PROBLEM TO SOLVE: Please reproduce all of the data exactly as it appears, but skip the pictures.

(Bounding box prediction data)
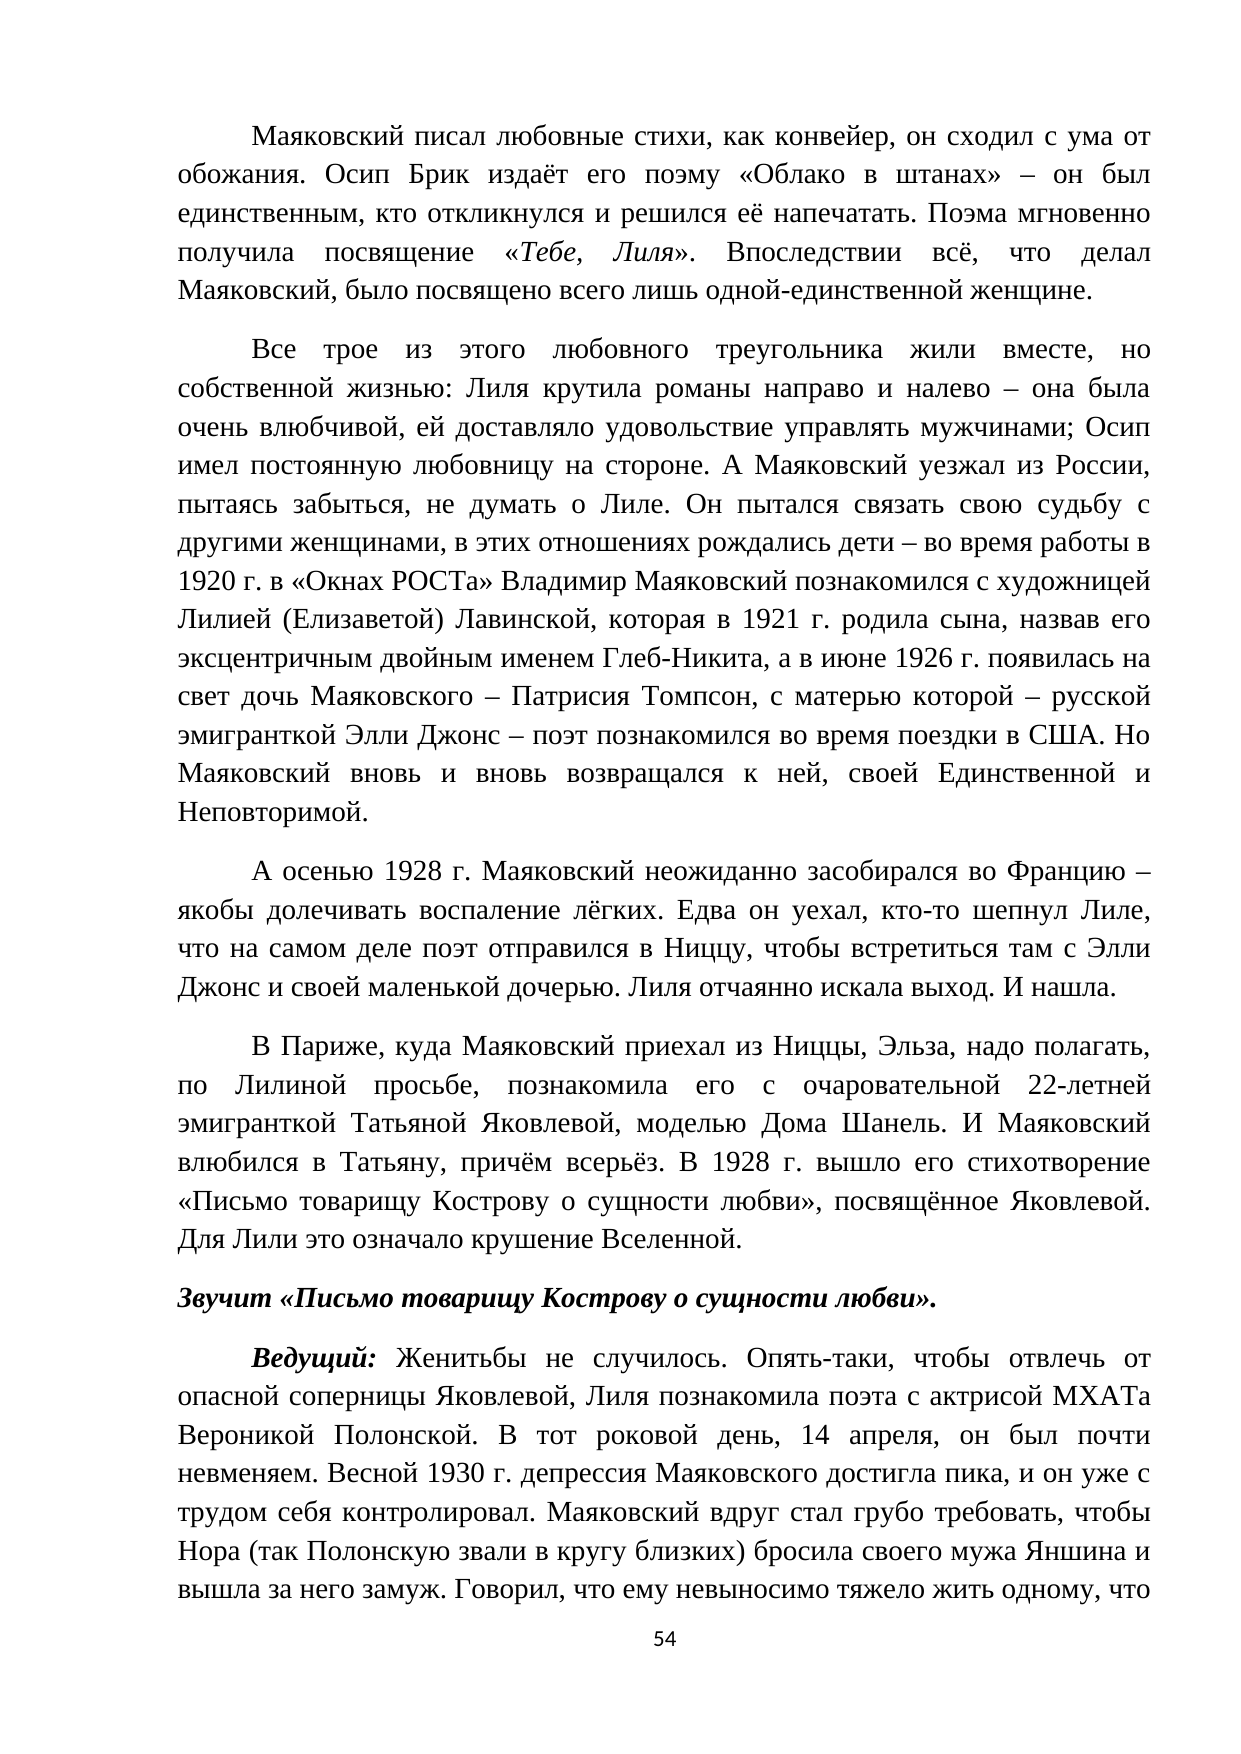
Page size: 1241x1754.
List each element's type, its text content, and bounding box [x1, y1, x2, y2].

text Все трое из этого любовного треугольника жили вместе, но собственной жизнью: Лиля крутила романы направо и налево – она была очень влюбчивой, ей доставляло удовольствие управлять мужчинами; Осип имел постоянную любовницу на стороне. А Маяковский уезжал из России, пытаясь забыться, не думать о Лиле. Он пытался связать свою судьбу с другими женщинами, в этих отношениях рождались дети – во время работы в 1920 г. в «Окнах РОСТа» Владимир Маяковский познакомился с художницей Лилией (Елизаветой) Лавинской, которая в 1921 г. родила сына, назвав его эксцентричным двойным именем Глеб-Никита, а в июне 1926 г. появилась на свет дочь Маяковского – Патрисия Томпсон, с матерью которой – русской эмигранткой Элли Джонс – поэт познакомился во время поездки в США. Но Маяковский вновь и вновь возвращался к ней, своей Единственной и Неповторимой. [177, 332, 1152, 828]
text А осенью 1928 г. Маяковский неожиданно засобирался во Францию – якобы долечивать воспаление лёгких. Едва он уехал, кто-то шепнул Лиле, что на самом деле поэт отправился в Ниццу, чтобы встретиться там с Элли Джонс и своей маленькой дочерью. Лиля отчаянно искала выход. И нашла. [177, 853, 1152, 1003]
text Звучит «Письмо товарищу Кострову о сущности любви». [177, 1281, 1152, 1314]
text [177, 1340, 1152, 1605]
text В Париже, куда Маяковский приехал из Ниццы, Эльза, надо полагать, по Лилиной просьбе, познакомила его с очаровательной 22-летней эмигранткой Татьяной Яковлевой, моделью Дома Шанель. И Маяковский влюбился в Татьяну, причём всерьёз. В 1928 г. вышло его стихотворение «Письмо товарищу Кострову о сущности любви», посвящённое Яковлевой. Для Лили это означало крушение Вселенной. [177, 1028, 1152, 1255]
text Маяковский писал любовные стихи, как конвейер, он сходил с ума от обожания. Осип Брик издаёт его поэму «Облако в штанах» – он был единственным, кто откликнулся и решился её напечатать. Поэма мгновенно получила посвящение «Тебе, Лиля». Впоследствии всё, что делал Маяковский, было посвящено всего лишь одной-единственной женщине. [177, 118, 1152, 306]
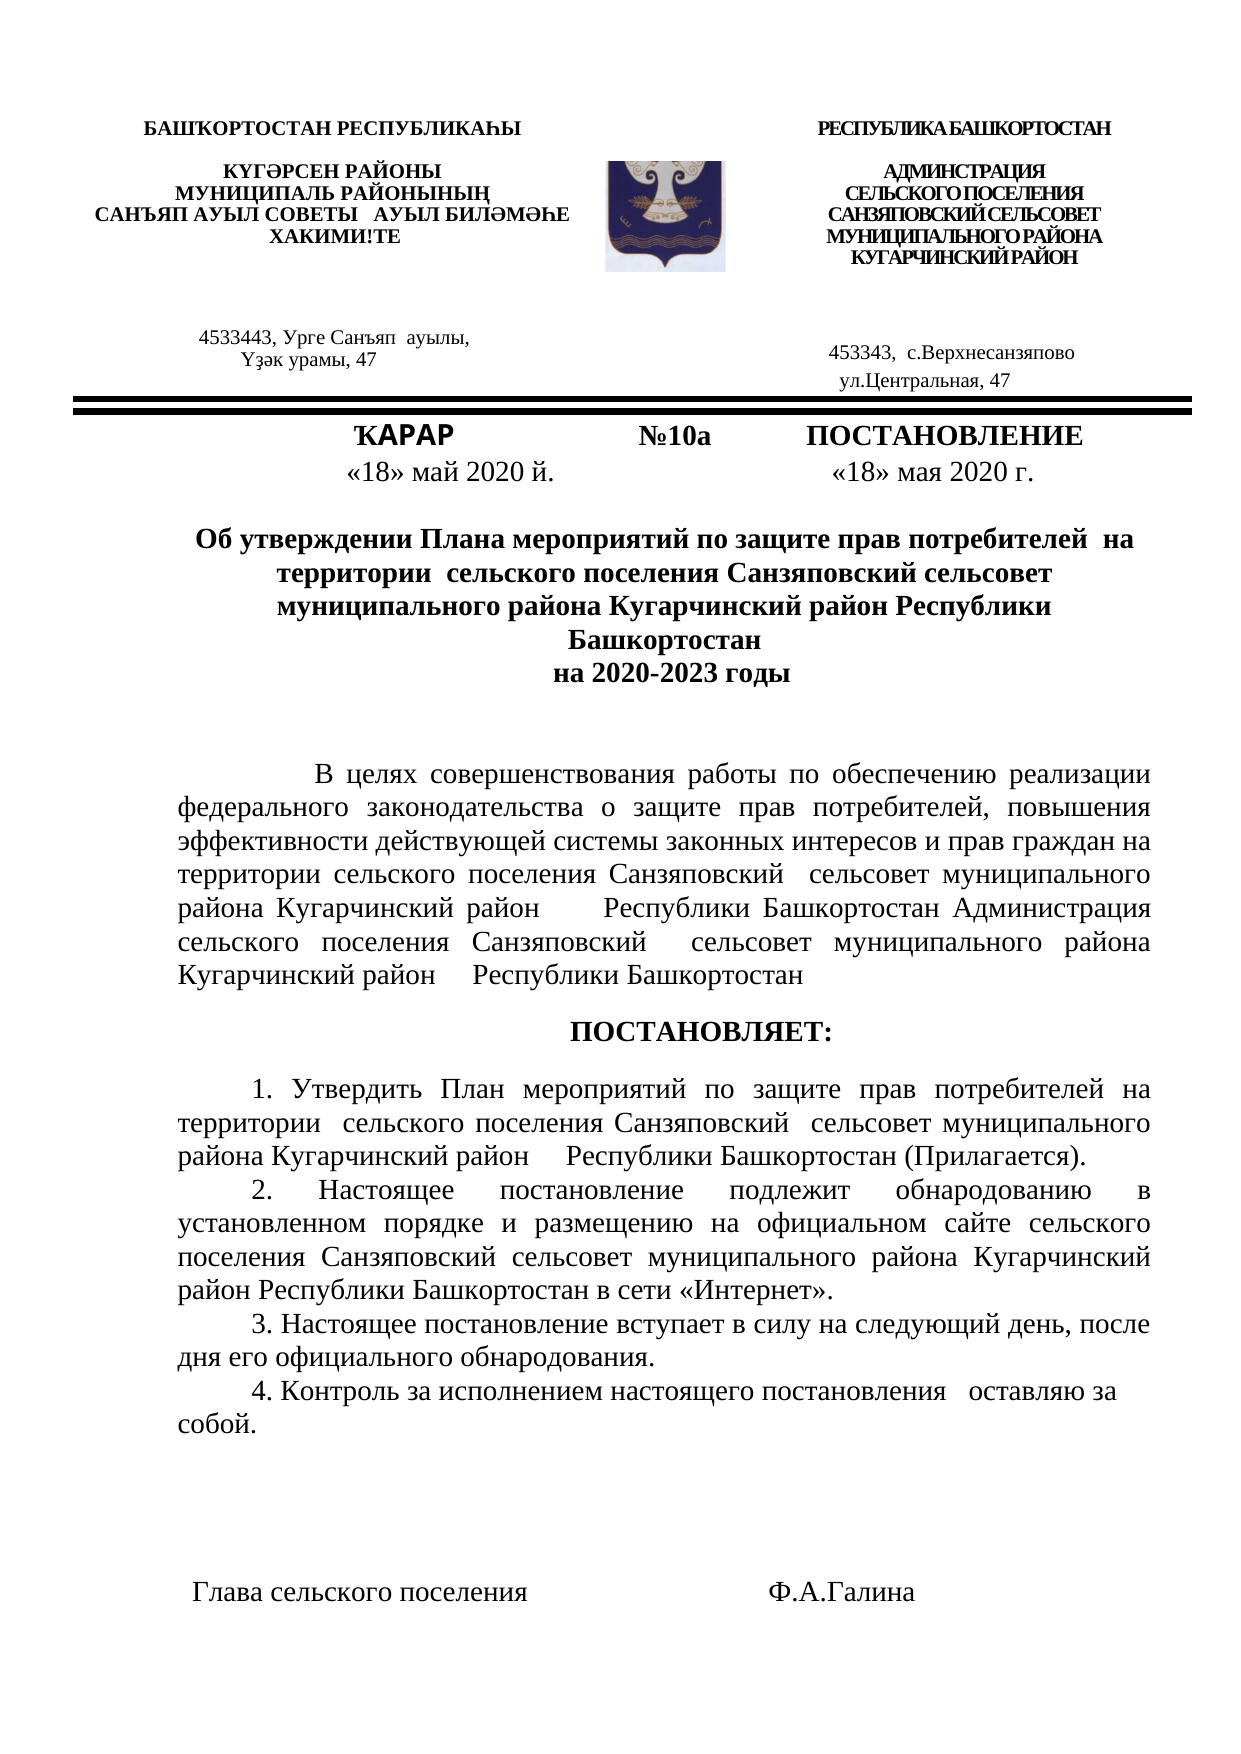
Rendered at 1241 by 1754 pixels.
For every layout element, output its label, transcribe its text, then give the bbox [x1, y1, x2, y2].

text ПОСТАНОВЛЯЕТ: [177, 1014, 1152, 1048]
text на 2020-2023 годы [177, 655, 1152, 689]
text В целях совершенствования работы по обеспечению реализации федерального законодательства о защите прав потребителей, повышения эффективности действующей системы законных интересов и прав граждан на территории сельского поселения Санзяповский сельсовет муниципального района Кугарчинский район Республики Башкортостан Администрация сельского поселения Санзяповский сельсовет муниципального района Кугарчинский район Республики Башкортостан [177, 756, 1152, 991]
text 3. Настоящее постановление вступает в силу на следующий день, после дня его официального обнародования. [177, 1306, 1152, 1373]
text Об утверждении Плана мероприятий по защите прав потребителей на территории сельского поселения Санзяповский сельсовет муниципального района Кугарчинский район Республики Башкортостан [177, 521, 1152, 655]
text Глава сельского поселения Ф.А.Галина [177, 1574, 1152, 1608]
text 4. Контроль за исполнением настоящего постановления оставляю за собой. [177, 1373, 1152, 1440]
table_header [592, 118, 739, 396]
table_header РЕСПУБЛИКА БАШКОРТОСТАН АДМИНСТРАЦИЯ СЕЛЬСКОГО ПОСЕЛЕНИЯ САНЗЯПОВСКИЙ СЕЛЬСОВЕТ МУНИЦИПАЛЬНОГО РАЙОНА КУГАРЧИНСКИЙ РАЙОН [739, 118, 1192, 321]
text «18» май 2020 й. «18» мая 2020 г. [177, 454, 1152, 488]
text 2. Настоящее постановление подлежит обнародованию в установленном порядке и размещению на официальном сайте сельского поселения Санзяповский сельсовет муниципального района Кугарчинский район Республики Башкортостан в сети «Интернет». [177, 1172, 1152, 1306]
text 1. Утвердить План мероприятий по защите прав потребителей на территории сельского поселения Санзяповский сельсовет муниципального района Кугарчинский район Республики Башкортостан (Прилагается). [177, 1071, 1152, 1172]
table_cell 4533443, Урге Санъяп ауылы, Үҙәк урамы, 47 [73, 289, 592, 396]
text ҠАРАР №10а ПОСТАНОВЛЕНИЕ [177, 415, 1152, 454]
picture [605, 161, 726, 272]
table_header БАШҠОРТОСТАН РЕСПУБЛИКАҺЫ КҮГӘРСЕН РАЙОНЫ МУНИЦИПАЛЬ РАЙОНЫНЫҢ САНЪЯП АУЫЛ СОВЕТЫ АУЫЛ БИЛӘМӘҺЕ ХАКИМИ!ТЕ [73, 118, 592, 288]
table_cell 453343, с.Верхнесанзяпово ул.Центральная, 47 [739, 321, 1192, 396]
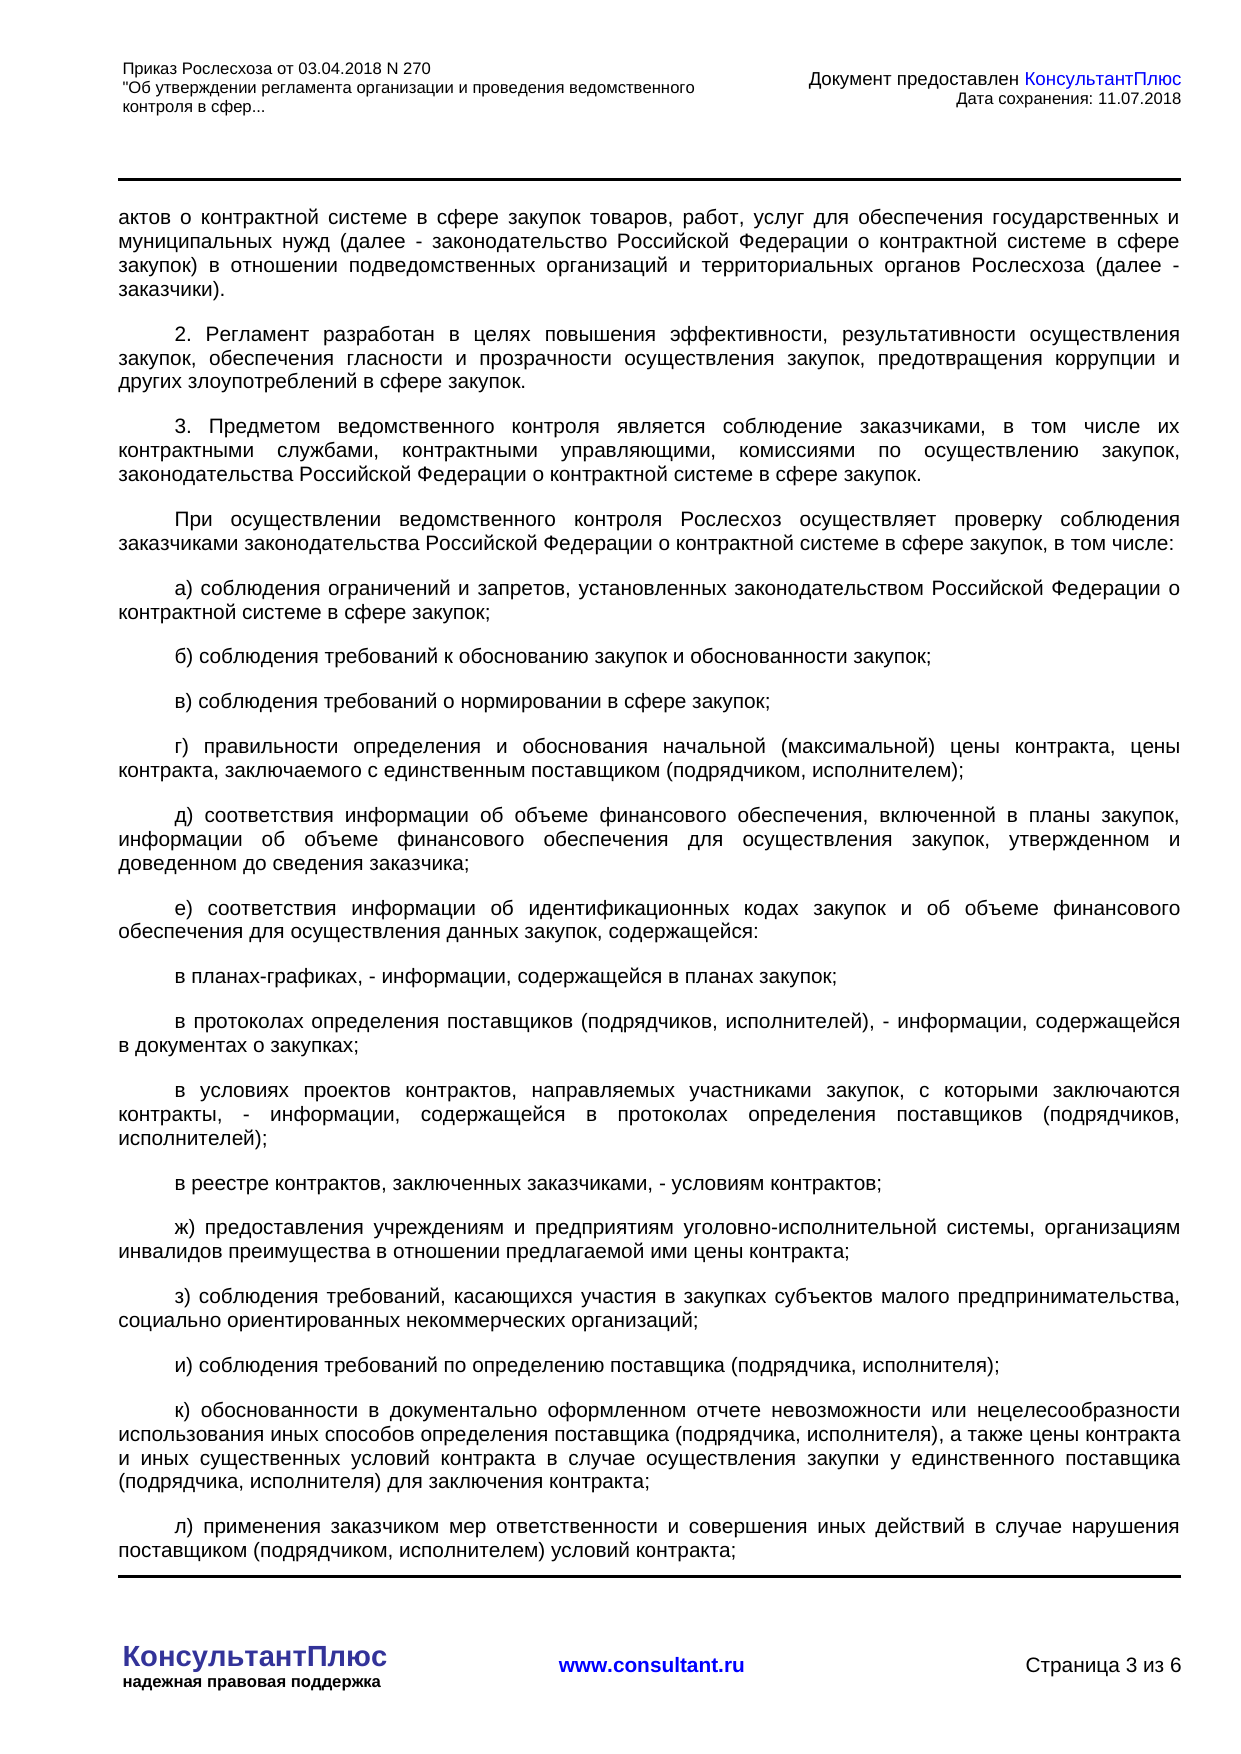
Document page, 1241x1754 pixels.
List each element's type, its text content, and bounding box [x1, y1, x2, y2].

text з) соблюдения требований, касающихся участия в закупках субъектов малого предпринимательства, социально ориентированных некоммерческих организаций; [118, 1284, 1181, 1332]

WRITTEN RESPONSE:
Page size: 1241x1754.
List each element's type, its text content, and bounding box [x1, y1, x2, y2].

text Все трое из этого любовного треугольника жили вместе, но собственной жизнью: Лиля крутила романы направо и налево – она была очень влюбчивой, ей доставляло удовольствие управлять мужчинами; Осип имел постоянную любовницу на стороне. А Маяковский уезжал из России, пытаясь забыться, не думать о Лиле. Он пытался связать свою судьбу с другими женщинами, в этих отношениях рождались дети – во время работы в 1920 г. в «Окнах РОСТа» Владимир Маяковский познакомился с художницей Лилией (Елизаветой) Лавинской, которая в 1921 г. родила сына, назвав его эксцентричным двойным именем Глеб-Никита, а в июне 1926 г. появилась на свет дочь Маяковского – Патрисия Томпсон, с матерью которой – русской эмигранткой Элли Джонс – поэт познакомился во время поездки в США. Но Маяковский вновь и вновь возвращался к ней, своей Единственной и Неповторимой. [177, 332, 1152, 828]
text А осенью 1928 г. Маяковский неожиданно засобирался во Францию – якобы долечивать воспаление лёгких. Едва он уехал, кто-то шепнул Лиле, что на самом деле поэт отправился в Ниццу, чтобы встретиться там с Элли Джонс и своей маленькой дочерью. Лиля отчаянно искала выход. И нашла. [177, 853, 1152, 1003]
text Звучит «Письмо товарищу Кострову о сущности любви». [177, 1281, 1152, 1314]
text [177, 1340, 1152, 1605]
text В Париже, куда Маяковский приехал из Ниццы, Эльза, надо полагать, по Лилиной просьбе, познакомила его с очаровательной 22-летней эмигранткой Татьяной Яковлевой, моделью Дома Шанель. И Маяковский влюбился в Татьяну, причём всерьёз. В 1928 г. вышло его стихотворение «Письмо товарищу Кострову о сущности любви», посвящённое Яковлевой. Для Лили это означало крушение Вселенной. [177, 1028, 1152, 1255]
text Маяковский писал любовные стихи, как конвейер, он сходил с ума от обожания. Осип Брик издаёт его поэму «Облако в штанах» – он был единственным, кто откликнулся и решился её напечатать. Поэма мгновенно получила посвящение «Тебе, Лиля». Впоследствии всё, что делал Маяковский, было посвящено всего лишь одной-единственной женщине. [177, 118, 1152, 306]
Rendered at 1241 by 1754 pixels.
For every layout element, output its label, transcribe its text, then give the bbox [x1, y1, x2, y2].

text ПОСТАНОВЛЯЕТ: [177, 1014, 1152, 1048]
text на 2020-2023 годы [177, 655, 1152, 689]
text В целях совершенствования работы по обеспечению реализации федерального законодательства о защите прав потребителей, повышения эффективности действующей системы законных интересов и прав граждан на территории сельского поселения Санзяповский сельсовет муниципального района Кугарчинский район Республики Башкортостан Администрация сельского поселения Санзяповский сельсовет муниципального района Кугарчинский район Республики Башкортостан [177, 756, 1152, 991]
text 3. Настоящее постановление вступает в силу на следующий день, после дня его официального обнародования. [177, 1306, 1152, 1373]
text Об утверждении Плана мероприятий по защите прав потребителей на территории сельского поселения Санзяповский сельсовет муниципального района Кугарчинский район Республики Башкортостан [177, 521, 1152, 655]
text Глава сельского поселения Ф.А.Галина [177, 1574, 1152, 1608]
text 4. Контроль за исполнением настоящего постановления оставляю за собой. [177, 1373, 1152, 1440]
table_header [592, 118, 739, 396]
table_header РЕСПУБЛИКА БАШКОРТОСТАН АДМИНСТРАЦИЯ СЕЛЬСКОГО ПОСЕЛЕНИЯ САНЗЯПОВСКИЙ СЕЛЬСОВЕТ МУНИЦИПАЛЬНОГО РАЙОНА КУГАРЧИНСКИЙ РАЙОН [739, 118, 1192, 321]
text «18» май 2020 й. «18» мая 2020 г. [177, 454, 1152, 488]
text 2. Настоящее постановление подлежит обнародованию в установленном порядке и размещению на официальном сайте сельского поселения Санзяповский сельсовет муниципального района Кугарчинский район Республики Башкортостан в сети «Интернет». [177, 1172, 1152, 1306]
text 1. Утвердить План мероприятий по защите прав потребителей на территории сельского поселения Санзяповский сельсовет муниципального района Кугарчинский район Республики Башкортостан (Прилагается). [177, 1071, 1152, 1172]
table_cell 4533443, Урге Санъяп ауылы, Үҙәк урамы, 47 [73, 289, 592, 396]
text ҠАРАР №10а ПОСТАНОВЛЕНИЕ [177, 415, 1152, 454]
picture [605, 161, 726, 272]
table_header БАШҠОРТОСТАН РЕСПУБЛИКАҺЫ КҮГӘРСЕН РАЙОНЫ МУНИЦИПАЛЬ РАЙОНЫНЫҢ САНЪЯП АУЫЛ СОВЕТЫ АУЫЛ БИЛӘМӘҺЕ ХАКИМИ!ТЕ [73, 118, 592, 288]
table_cell 453343, с.Верхнесанзяпово ул.Центральная, 47 [739, 321, 1192, 396]
Document page, 1241x1754 pixels.
List each element's type, its text content, and bounding box [x1, y1, x2, y2].

text з) соблюдения требований, касающихся участия в закупках субъектов малого предпринимательства, социально ориентированных некоммерческих организаций; [118, 1284, 1181, 1332]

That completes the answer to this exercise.